Anacithara goodingii

Scientific classification
- Kingdom: Animalia
- Phylum: Mollusca
- Class: Gastropoda
- Subclass: Caenogastropoda
- Order: Neogastropoda
- Superfamily: Conoidea
- Family: Horaiclavidae
- Genus: Anacithara
- Species: A. goodingii
- Binomial name: Anacithara goodingii (E. A. Smith, 1884)
- Synonyms: Pleurotoma (Mangilia) goodingii E. A. Smith, 1884 (original combination); Pleurotoma goodingii E. A. Smith, 1884 (original combination);

= Anacithara goodingii =

- Authority: (E. A. Smith, 1884)
- Synonyms: Pleurotoma (Mangilia) goodingii E. A. Smith, 1884 (original combination), Pleurotoma goodingii E. A. Smith, 1884 (original combination)

Species of gastropod

Anacithara goodingii is a species of sea snail, a marine gastropod mollusk in the family Horaiclavidae.
------------------------------
### EXERCISE TASKS:
1/ In the Anacithara goodingii text, why are Pleurotoma (Mangilia) goodingii and Pleurotoma goodingii listed alongside the species? Answer in one to three sentences.
2/ Continue the Anacithara goodingii text after its final sentence.
------------------------------
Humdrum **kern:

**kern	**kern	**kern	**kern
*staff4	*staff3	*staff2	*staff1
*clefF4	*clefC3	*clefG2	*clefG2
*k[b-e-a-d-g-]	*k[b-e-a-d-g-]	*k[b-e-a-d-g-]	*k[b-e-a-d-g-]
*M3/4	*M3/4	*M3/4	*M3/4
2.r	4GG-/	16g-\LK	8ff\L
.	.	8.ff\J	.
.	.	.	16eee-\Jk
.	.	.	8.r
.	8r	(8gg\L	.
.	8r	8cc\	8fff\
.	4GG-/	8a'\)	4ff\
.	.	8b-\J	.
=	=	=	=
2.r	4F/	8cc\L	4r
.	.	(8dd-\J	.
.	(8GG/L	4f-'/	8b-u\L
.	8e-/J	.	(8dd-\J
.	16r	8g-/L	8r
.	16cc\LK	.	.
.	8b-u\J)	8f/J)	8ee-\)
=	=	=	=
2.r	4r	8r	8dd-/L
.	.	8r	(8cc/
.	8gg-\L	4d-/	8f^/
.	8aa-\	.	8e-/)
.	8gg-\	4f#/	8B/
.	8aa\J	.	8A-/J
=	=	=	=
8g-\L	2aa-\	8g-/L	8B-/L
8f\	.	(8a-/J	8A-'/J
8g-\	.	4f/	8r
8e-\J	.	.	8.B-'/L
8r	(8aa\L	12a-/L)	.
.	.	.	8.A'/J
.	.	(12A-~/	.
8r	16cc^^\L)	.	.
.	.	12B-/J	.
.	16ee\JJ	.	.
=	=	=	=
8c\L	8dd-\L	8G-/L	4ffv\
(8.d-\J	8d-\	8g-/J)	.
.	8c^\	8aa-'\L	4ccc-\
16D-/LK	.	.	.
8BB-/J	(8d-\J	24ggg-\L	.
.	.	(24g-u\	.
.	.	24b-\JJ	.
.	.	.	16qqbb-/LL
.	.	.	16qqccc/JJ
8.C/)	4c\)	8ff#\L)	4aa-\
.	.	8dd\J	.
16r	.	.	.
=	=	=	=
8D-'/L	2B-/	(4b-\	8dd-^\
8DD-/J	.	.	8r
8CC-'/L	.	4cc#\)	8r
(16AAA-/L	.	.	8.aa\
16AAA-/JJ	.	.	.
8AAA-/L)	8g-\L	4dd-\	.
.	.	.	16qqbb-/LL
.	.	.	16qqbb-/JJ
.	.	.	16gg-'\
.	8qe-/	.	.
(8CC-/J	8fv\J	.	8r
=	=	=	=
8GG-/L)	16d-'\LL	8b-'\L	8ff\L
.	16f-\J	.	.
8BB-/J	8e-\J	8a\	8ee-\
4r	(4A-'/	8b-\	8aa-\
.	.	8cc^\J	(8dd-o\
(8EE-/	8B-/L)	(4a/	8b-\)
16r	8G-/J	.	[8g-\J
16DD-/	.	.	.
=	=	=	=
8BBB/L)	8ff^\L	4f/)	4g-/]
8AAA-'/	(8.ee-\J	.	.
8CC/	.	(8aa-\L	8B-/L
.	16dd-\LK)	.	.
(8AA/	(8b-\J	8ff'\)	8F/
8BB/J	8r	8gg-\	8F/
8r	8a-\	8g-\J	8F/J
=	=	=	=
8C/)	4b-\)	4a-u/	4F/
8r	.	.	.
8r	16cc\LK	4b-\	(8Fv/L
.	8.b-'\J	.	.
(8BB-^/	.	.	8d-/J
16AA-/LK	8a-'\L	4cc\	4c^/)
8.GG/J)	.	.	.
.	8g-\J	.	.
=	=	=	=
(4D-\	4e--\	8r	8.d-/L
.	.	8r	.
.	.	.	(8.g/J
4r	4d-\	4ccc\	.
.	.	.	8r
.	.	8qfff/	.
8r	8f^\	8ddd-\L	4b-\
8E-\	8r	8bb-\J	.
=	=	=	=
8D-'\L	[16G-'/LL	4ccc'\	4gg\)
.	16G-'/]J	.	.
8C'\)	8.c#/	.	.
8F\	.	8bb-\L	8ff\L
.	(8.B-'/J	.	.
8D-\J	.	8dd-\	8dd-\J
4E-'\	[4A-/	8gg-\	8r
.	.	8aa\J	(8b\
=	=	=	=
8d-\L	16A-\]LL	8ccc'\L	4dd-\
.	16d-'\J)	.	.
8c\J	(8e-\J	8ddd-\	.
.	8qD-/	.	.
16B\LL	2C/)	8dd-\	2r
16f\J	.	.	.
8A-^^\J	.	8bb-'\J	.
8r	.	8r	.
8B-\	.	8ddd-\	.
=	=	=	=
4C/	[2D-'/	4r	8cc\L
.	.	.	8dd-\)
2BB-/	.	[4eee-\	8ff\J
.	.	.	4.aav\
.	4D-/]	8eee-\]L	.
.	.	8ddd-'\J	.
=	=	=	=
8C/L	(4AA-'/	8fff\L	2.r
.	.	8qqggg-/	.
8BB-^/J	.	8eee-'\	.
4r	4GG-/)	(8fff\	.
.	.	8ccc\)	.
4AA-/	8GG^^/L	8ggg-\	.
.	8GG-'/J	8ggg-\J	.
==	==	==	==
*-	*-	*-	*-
------------------------------
### RESPONSES BY TASK:
1/ They are listed as synonyms of Anacithara goodingii. The text marks each one as an original combination, attributed to E. A. Smith, 1884.

2/
==Description==
The length of the acuminate-ovate, white shell attains 7.5 mm, its diameter 2 2/3 mm. It contains 7 whorls. The aperture is narrow. The outer lip is thickened and slightly sinuate. The siphonal canal is short and narrow. The fine prominent plicate ribs (numbering 9–10) are continuous up the spire. The ribs are spirally marked with minute, dense striations.
The spiral row of reddish dots on the ribs, two on the upper whorls and three on the body whorl, are the principal distinctive characters of this species.

==Distribution==
This marine species is endemic to New Zealand and occurs off Ninety Mile Beach, North Island.